De momento, passará uma medida de modo a tentar manter uma certa estabilidade orçamental e a hipótese de demissão ficou claramente descartada. «Vou cumprir o mandato até ao fim», garantiu o Presidente gaulês, que se assumiu como defensor da República.
Impacto generalizado
A reação imediata dos mercados foi de relativa estabilidade, com a bolsa parisiense a registar ligeiros ganhos, na ressaca da queda do Governo. Esta estabilidade deve-se, em grande parte, ao ajuste antecipado no início da semana, quando já se previa que a o fim do executivo era inevitável.
Ainda assim, a XTB avisava: «A situação da dívida do país continua a ser precária e a diferença entre as taxas de juro das obrigações do Tesouro francesas e alemãs pode continuar a aumentar, embora seja pouco provável que conduza a uma crise financeira em grande escala devido à proteção oferecida pela zona euro». «Prevê-se que o crescimento continue a abrandar, o que irá agravar os desafios no mercado de trabalho, e a atual instabilidade irá colocar uma pressão adicional sobre as finanças públicas. A combinação de um crescimento lento e de um défice crescente tornará mais difícil para França cumprir os seus compromissos orçamentais a longo prazo», acrescenta a corretora de investimentos.

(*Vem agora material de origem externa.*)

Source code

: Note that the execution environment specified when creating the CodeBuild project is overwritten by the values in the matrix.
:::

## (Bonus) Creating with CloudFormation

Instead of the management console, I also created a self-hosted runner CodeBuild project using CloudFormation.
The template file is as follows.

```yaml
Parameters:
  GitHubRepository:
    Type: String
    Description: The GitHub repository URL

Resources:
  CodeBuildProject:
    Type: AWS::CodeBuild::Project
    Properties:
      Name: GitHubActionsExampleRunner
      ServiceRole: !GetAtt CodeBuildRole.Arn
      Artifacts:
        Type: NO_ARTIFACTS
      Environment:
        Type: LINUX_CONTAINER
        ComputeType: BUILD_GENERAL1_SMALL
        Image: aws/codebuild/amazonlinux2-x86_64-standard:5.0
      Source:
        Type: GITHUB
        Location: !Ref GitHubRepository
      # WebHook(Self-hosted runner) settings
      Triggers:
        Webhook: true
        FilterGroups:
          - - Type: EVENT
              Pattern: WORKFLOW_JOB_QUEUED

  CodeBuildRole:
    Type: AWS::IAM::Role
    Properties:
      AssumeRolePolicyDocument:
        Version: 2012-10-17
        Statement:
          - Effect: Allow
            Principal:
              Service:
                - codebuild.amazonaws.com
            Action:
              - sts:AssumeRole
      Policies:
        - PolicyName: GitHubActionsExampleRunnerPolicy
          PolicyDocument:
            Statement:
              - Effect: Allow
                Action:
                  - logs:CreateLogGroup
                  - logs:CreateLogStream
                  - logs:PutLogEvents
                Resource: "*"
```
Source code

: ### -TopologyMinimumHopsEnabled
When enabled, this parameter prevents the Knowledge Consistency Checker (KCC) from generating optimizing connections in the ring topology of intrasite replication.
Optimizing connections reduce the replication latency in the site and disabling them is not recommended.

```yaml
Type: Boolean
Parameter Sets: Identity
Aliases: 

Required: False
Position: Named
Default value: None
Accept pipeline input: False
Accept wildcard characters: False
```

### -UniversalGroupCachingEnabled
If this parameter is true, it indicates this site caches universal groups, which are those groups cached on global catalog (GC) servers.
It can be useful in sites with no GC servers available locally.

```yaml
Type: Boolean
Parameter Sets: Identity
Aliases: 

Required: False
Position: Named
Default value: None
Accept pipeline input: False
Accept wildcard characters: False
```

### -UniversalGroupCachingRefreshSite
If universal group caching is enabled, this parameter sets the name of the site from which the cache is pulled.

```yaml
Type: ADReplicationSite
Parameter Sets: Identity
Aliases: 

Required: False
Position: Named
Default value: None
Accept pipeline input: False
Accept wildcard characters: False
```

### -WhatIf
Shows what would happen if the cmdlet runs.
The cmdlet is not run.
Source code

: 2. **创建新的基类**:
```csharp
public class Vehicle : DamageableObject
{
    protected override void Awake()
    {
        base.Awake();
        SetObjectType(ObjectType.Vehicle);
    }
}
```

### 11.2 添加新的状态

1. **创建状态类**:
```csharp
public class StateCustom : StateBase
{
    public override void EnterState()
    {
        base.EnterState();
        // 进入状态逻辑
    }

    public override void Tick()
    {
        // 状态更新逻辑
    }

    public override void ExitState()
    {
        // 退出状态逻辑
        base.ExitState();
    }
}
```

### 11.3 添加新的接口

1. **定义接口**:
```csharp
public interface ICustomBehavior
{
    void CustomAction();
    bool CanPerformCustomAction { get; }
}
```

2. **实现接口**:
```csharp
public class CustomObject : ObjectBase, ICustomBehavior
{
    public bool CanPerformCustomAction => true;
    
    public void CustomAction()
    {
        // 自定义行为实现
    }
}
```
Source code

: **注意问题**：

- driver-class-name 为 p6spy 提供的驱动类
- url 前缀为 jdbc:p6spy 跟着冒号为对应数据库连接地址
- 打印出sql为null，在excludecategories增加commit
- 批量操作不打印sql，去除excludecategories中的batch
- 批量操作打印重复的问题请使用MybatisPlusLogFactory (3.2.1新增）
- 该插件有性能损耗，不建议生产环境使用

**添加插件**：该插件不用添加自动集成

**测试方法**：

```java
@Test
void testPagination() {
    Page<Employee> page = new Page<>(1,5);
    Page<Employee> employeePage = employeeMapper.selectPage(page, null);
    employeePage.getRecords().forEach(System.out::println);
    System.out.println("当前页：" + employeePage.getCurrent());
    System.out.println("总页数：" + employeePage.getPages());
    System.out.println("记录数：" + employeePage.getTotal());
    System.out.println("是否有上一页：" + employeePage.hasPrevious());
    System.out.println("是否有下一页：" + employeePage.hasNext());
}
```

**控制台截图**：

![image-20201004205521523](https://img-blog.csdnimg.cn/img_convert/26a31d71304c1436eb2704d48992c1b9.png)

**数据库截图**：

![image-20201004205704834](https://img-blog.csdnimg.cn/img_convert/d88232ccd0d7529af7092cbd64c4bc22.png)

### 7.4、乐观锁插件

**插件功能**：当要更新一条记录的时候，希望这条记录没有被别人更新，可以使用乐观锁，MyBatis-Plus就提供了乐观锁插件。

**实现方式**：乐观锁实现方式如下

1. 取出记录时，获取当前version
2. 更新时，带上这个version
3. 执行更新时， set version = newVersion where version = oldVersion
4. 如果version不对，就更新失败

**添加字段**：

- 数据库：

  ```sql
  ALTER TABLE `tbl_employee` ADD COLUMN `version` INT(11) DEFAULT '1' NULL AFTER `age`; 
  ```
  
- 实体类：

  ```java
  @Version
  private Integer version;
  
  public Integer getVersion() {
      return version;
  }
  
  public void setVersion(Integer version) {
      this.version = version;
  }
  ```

Com isto, a situação na União Europeia parece cada vez mais complicada. O eixo franco-alemão, o principal motor da economia europeia, está debilitado. A Alemanha, que, ao que tudo indica, passará por um momento de estagnação ou até de recessão, também apresenta um cenário político pouco animador, com o Governo a cair no último mês e com eleições marcadas para janeiro do próximo ano. Prevê-se o crescimento do partido de extrema-direita Alternativa para a Alemanha (AfD), mas, por enquanto, a CDU, de centro-direita, lidera as sondagens e deverá chefiar o próximo executivo germânico. Ainda assim, os equilíbrios parlamentares deverão ser mais difíceis, dada a queda substancial que se prevê para o Partido Social Democrata.
Num momento desafiante a nível internacional, a União Europeia está com problemas no motor e apresenta debilidades evidentes. A situação tanto em França como na Alemanha terá consequências negativas para todos os restantes Estados-membros, principalmente para o que mais beneficiam de fundos europeus – grupo do qual Portugal faz parte –, e a instabilidade política nos dois grandes polos é mais uma machadada no caminho que se quer traçar rumo à competitividade da União.